“The cloud” has become one of the most widely used buzzwords in the business and technology world. More than just a buzzword though, it is also one of the most widely used services across all industries.
Despite this, many people don’t even know what it is. In simple terms, cloud computing relates to storing data outside your computer or device, and performing tasks using software and applications not installed on your computer. Many people use cloud and don’t even realise it through everyday applications like Dropbox and Google Drive.
Are your cloud providers secure?
When it comes to information security, many companies make the mistake of not looking beyond their own organisations.
Recently, we commissioned a survey in association with TechPro magazine of 263 IT professionals in Irish businesses. It looked at various aspects of information security within organisations based in Ireland.
Nearly 40% of respondents said they did not conduct a full cybersecurity evaluation of all third party cloud providers working with their organisations. A further 23% weren’t sure if such evaluations took place.
It’s important to remember that no matter how secure your own organisation’s IT infrastructure is, the cloud vendors you work with are an important link in the chain. If they fall victim to cybercrime, this can have a direct negative impact on your organisation.

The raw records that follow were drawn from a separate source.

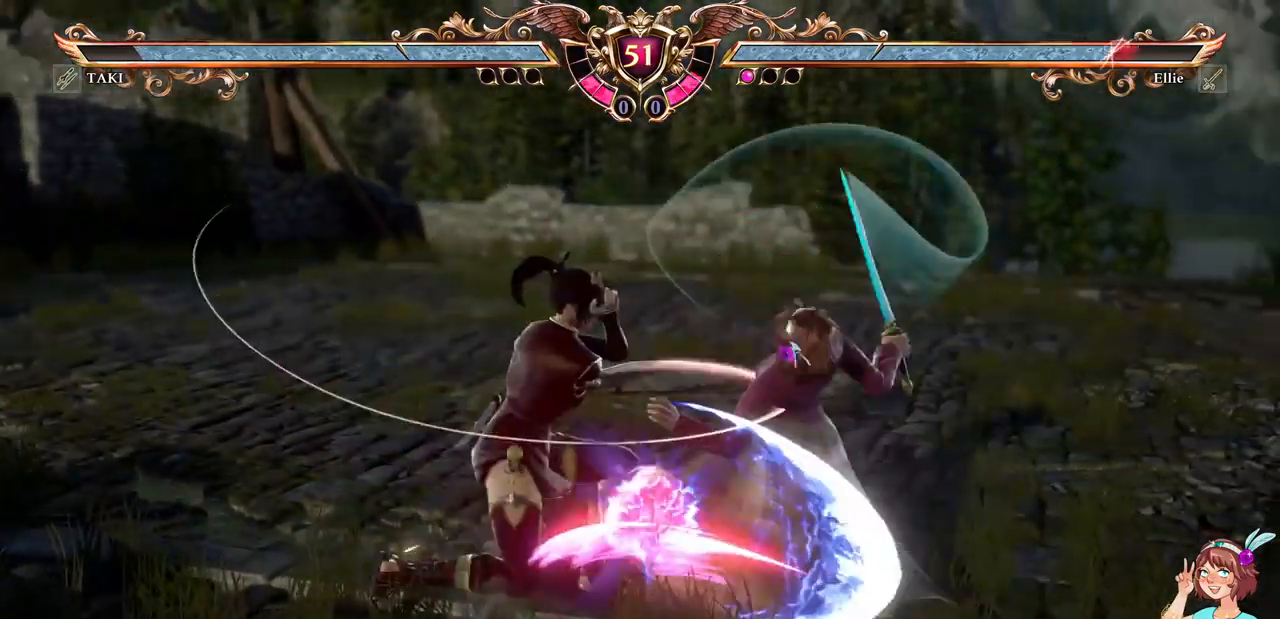
{"buttons": ["DPAD_UP"], "events": [[350, "A", "up"], [400, "DPAD_UP", "down"]]}
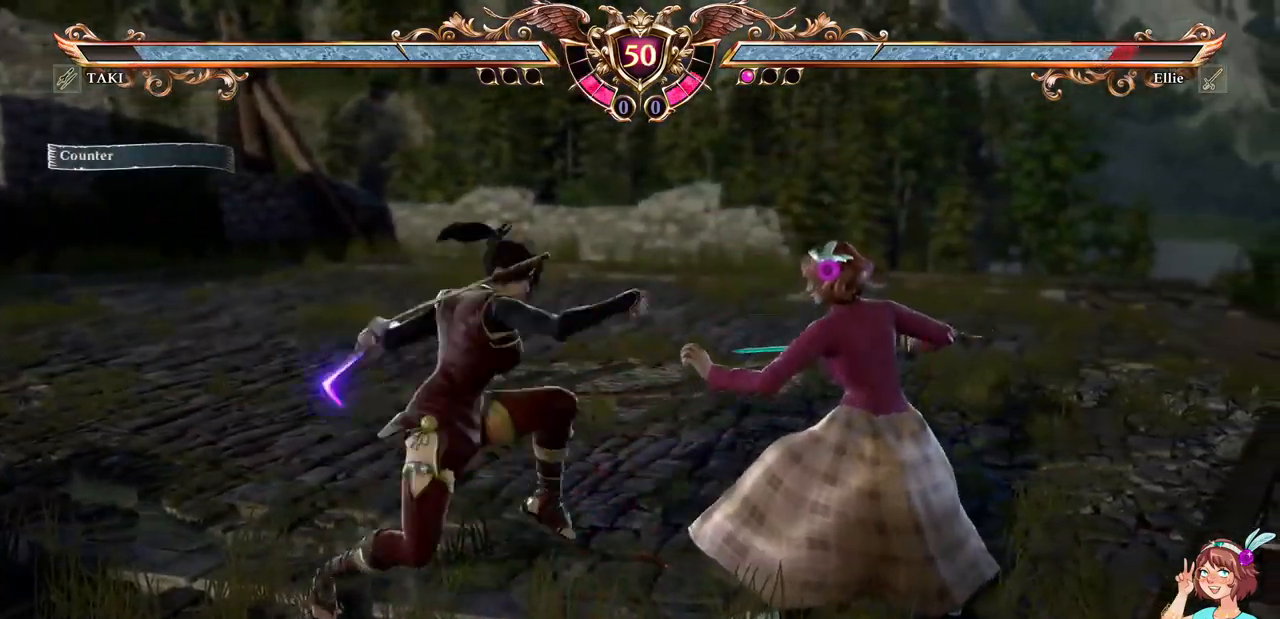
{"buttons": ["A"], "events": [[117, "A", "down"], [184, "DPAD_UP", "up"], [267, "DPAD_DOWN", "down"], [267, "DPAD_LEFT", "down"], [334, "A", "up"], [434, "A", "down"], [467, "DPAD_LEFT", "up"], [484, "DPAD_DOWN", "up"]]}
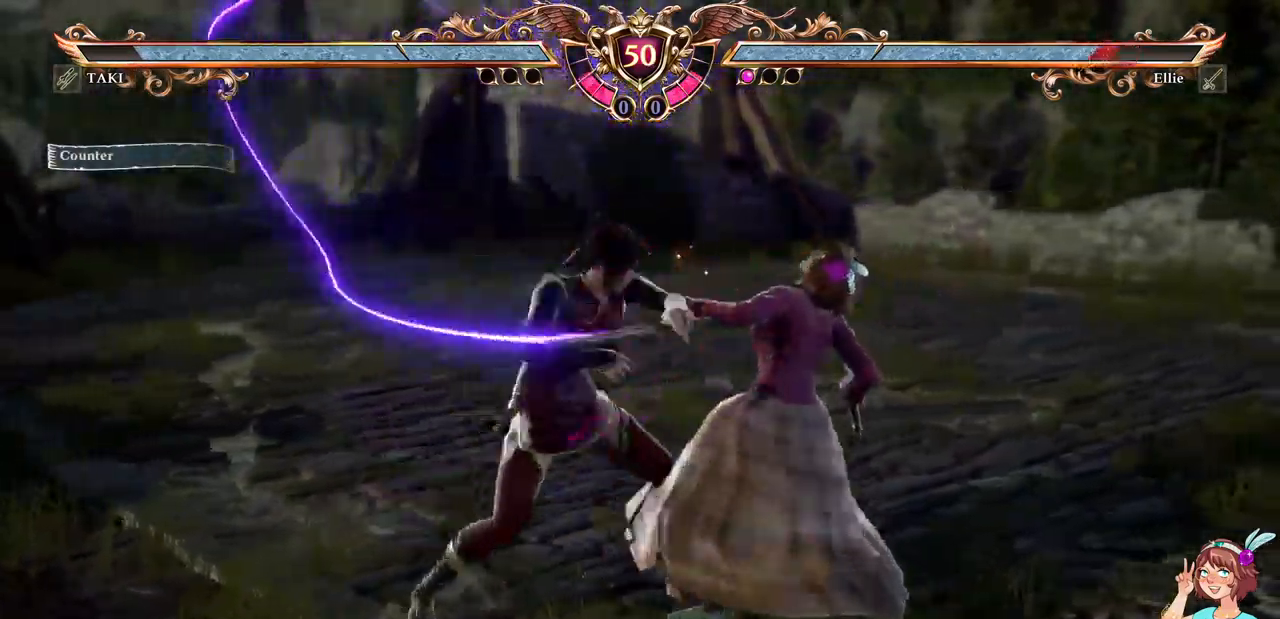
{"buttons": ["A"], "events": []}
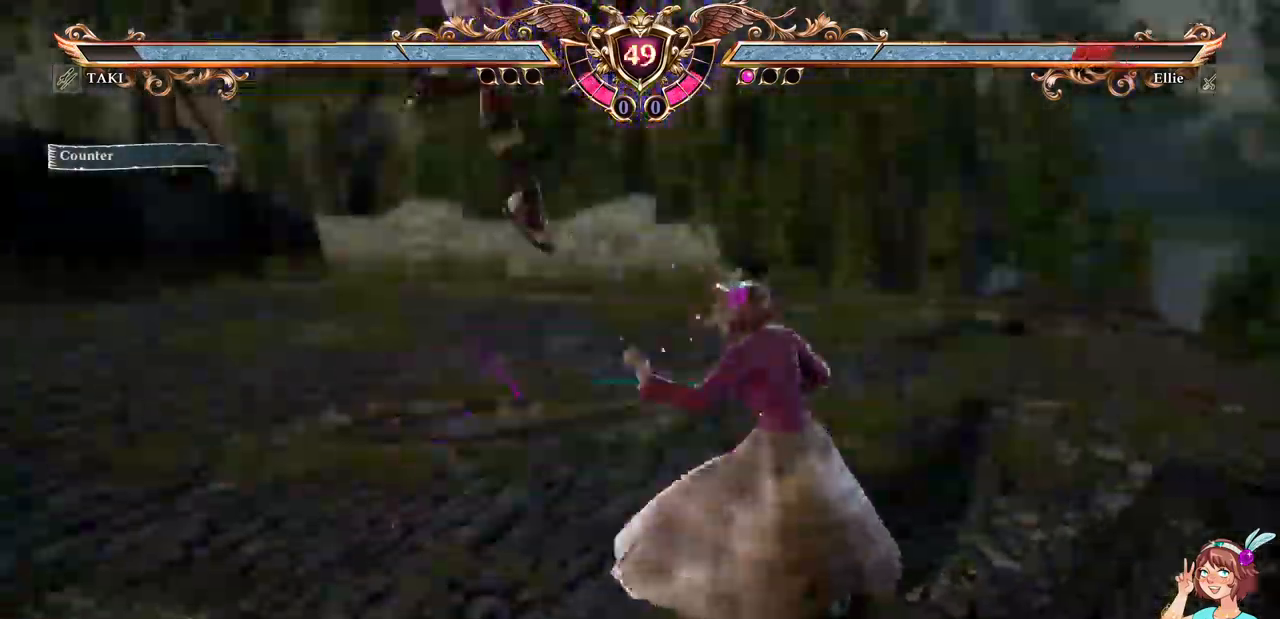
{"buttons": ["DPAD_UP"]}
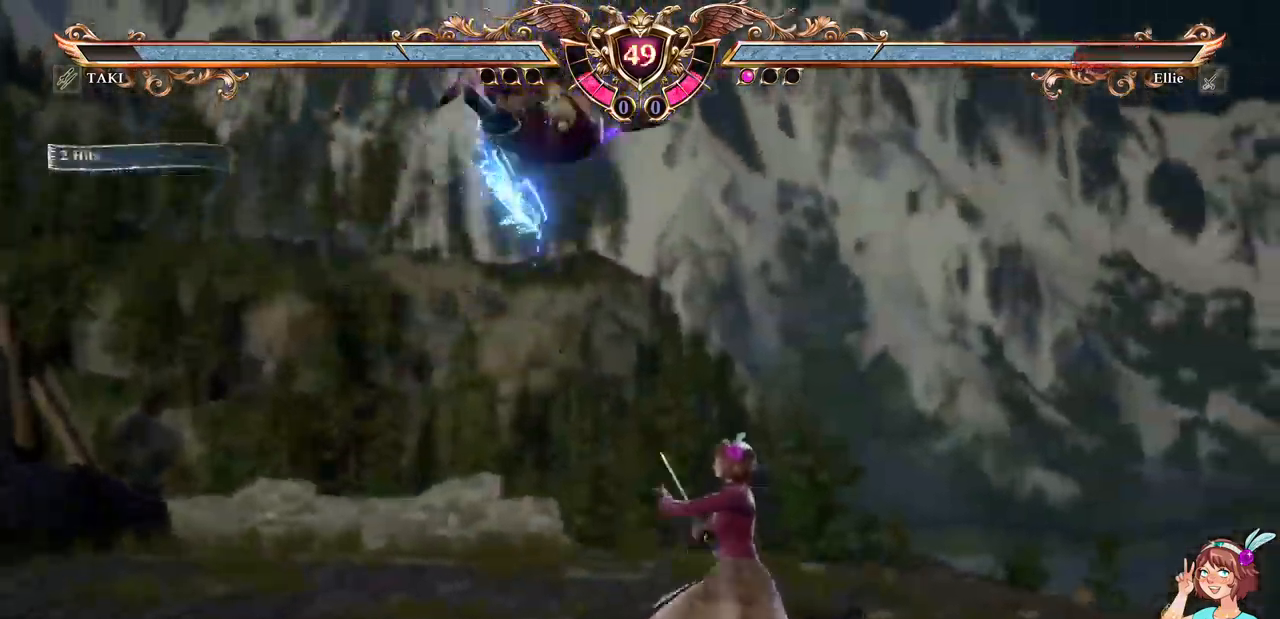
{"buttons": []}
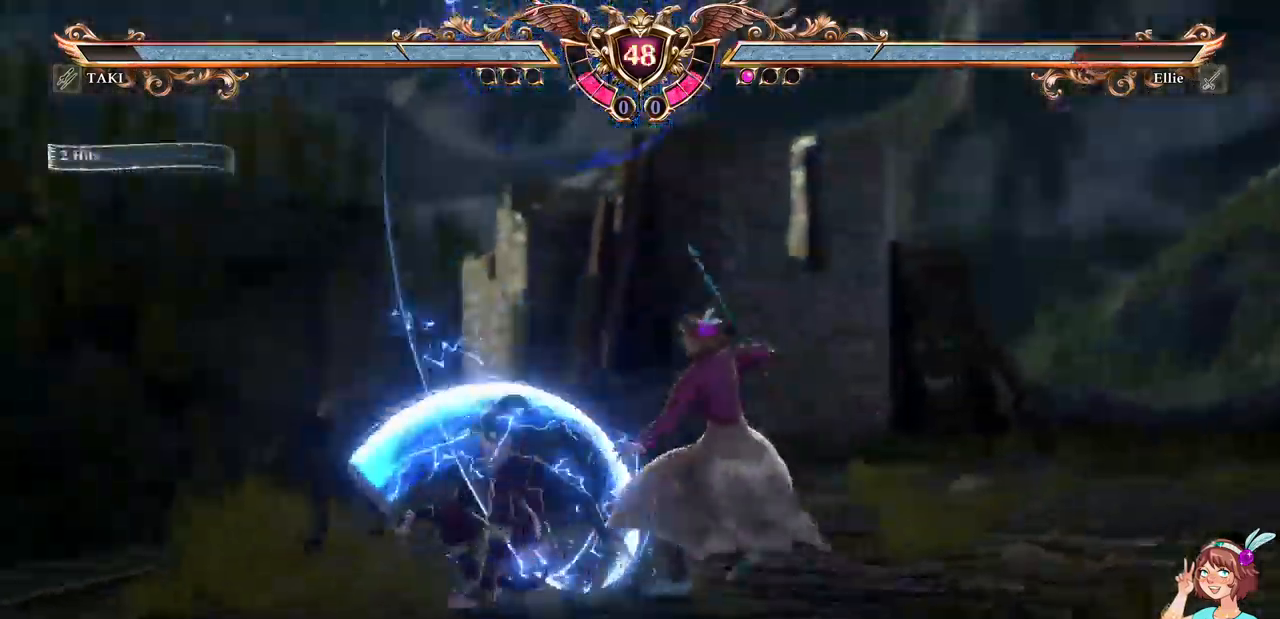
{"buttons": [], "events": []}
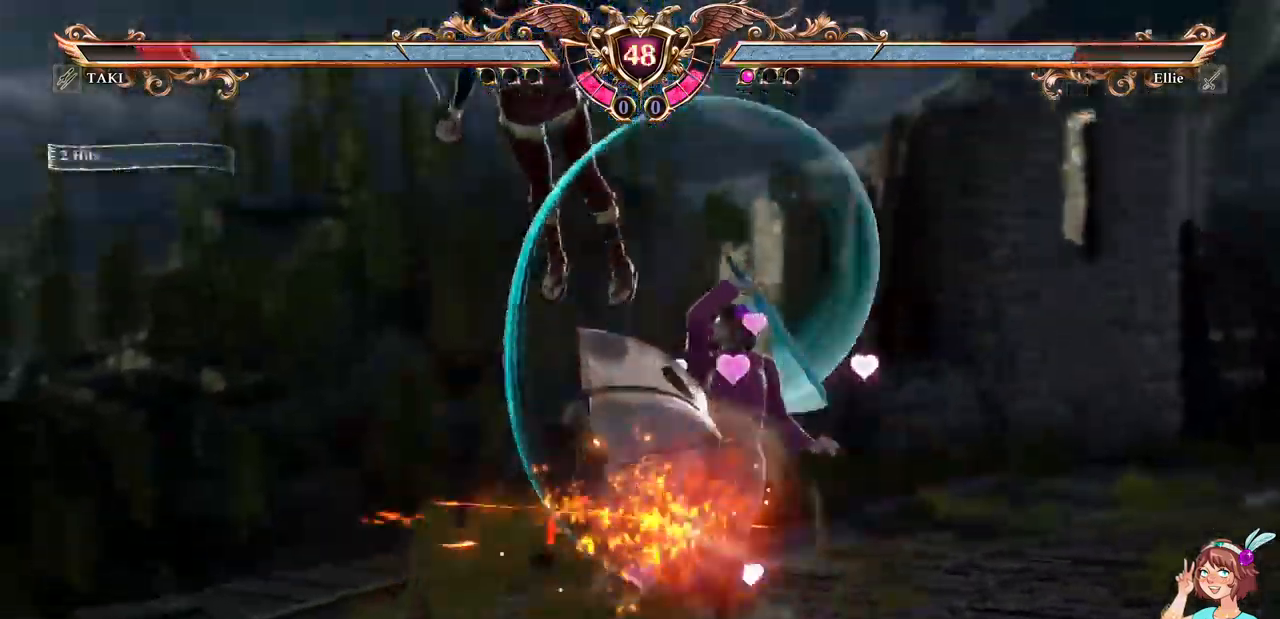
{"buttons": [], "events": [[33, "DPAD_LEFT", "down"], [83, "B", "down"], [183, "B", "up"], [250, "X", "down"], [366, "DPAD_LEFT", "up"], [383, "X", "up"]]}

Our experience tells us that organisations do not adequately consider the security of their downstream supply chain, whether cloud or non-cloud. When it comes to providing an integrated security service for your company, it’s important to liaise with providers who can reduce the complexity and cost of dealing with multiple suppliers.
Protecting your organisation’s sensitive data
It’s important to consider what organisations in the supply chain have access to sensitive information and conduct a full assessment of any potential risk with third party providers.
Malicious hackers are taking advantage of this security blind spot and are actively targeting less secure, smaller third-party partners as an access point to larger organisations.
Important Questions to consider:
- Which providers have access to my organisation’s sensitive data?
- Does my organisation assess all third party providers before giving them access to sensitive information?
- Do you have non-disclosure agreements with third parties?
- Who in my organisation manages this process?
- Is their role clearly defined?
- If in doubt, ask a trusted security expert.